The Strength of a Family The main character of William Wordsworth's poem, 'We are Seven'; is an eight-year girl that knows more about devotion to her family the most adults ever know. It seems that author is who comes across this child on his journeys. He takes a liking to her right away and even thought, 'Her beauty made me glad. ' ; I quickly find out that she is one of seven brothers and sisters and she is the only one that is alive and still at home. I say alive, because she has a brother and sister that 'in the church-yard lie'; . The four others, presumably four brothers, have all grown up and moved away from home.

The entire poem is about the interactions of the man and this girl. For whatever reason, he asks her how many brothers and sisters she has. She tells him she has seven. He, of course, sees no other children running around so challenges her answer.

When he finds two are dead, he insists 'then ye are only five,' ; she stands firm in her belief that 'Nay, we are seven. ' ; Each verse goes back and forth with him trying to convince her that she is one of five and of her explaining to him why her brother and sister are still very much part of her life.

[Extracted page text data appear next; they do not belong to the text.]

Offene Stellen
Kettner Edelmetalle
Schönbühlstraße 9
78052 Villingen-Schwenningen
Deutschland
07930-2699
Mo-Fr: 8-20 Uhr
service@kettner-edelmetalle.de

One would expect this young child to be sad and heart-broken, yet she always comes across as strong willed, happy and quite grown up for her age. Before her brother and sister died, she recalls playing and running. Now she hems kerchiefs, knits stockings and eats her supper down by her bothers' and sisters' grave. All these activities and the mature manner in which she speaks, make us think she is an adult, when in fact she is eight.

She doesn't seem hardened or sad, but seems devoted. The man is even convinced that the girl is far to old for her age and comments once, 'You run about, my little Maid, / Your limbs they are alive'; The mood is always somber and serious, but seemed to have a slice of uplifting optimism in it as well. For she never spoke of them as dead and never mentioned them as separate from her. 'Two of us in the church-yard lie'; was her most explicit explanation of where they were. Perhaps she was cold and in denial of what had happened, one might say. For when her sister died the girl and her brother played together around her grave.

But we think that rather than denial or something unhealthy, it was simply the devotion. The strength of the family that loves one another with all their hearts was all she knew. This means forever to her and I'm sure her dead brother and sister would feel the same, if the misfortune had fallen upon her instead of one of them. Every word she speaks is saturated with convictions to her devotions to her brother and sister. 'O Master! We are seven... [the man] 'Twas throwing words away; for still / The little Maid would have her will'; Though-out the entire poem this debate continues.

When the end of the poem comes nothing has been resolved; the girl still says she 'we are seven'; and the man still thinks its absurd to continue to count dead siblings as part of your family now. The other important part of the poem is the religion connection. This girl obviously has a strong belief in the power of God and His plan. The church-yard is referenced three times: location of the graves, to a tree, and to their own cottage they dwell in. Also of her sister's death she said 'Til God released her of her pain. ' ; A few lines later she said, 'Their spirits are in heaven!' ; This establishes the foundation for her devotional traits.

Feeling like this toward someone even after they have long past away is amazing and beautiful. This poem has moved we and always makes me smile sadly when I read it. It is my favorite poem. One can't help feel sorry for the little cottage girl. Everything about her life has been taken from her so early on. She simply seems to live for her only playmates: her dead brother and sister.

She and her mother live alone now. No mention is ever made to her father's whereabouts. I think her isolation is further highlighted by the fact that we are told the names of her dead brother and sister, but that her name is never mentioned. This makes her seem more detached and lost I think. She remembers them fondly, which is endearing.

She remembers playing, but no longer plays and this is a tragedy. Even though her brother and sister are dead, she still maintains 'Their graves are green, they may be seen'; but the man is never convinced and fancies her as foolish. This little girl is strong, devoted, and deeply rooted in steadfast religious beliefs. These are qualities that everyone could stand to have a little more of.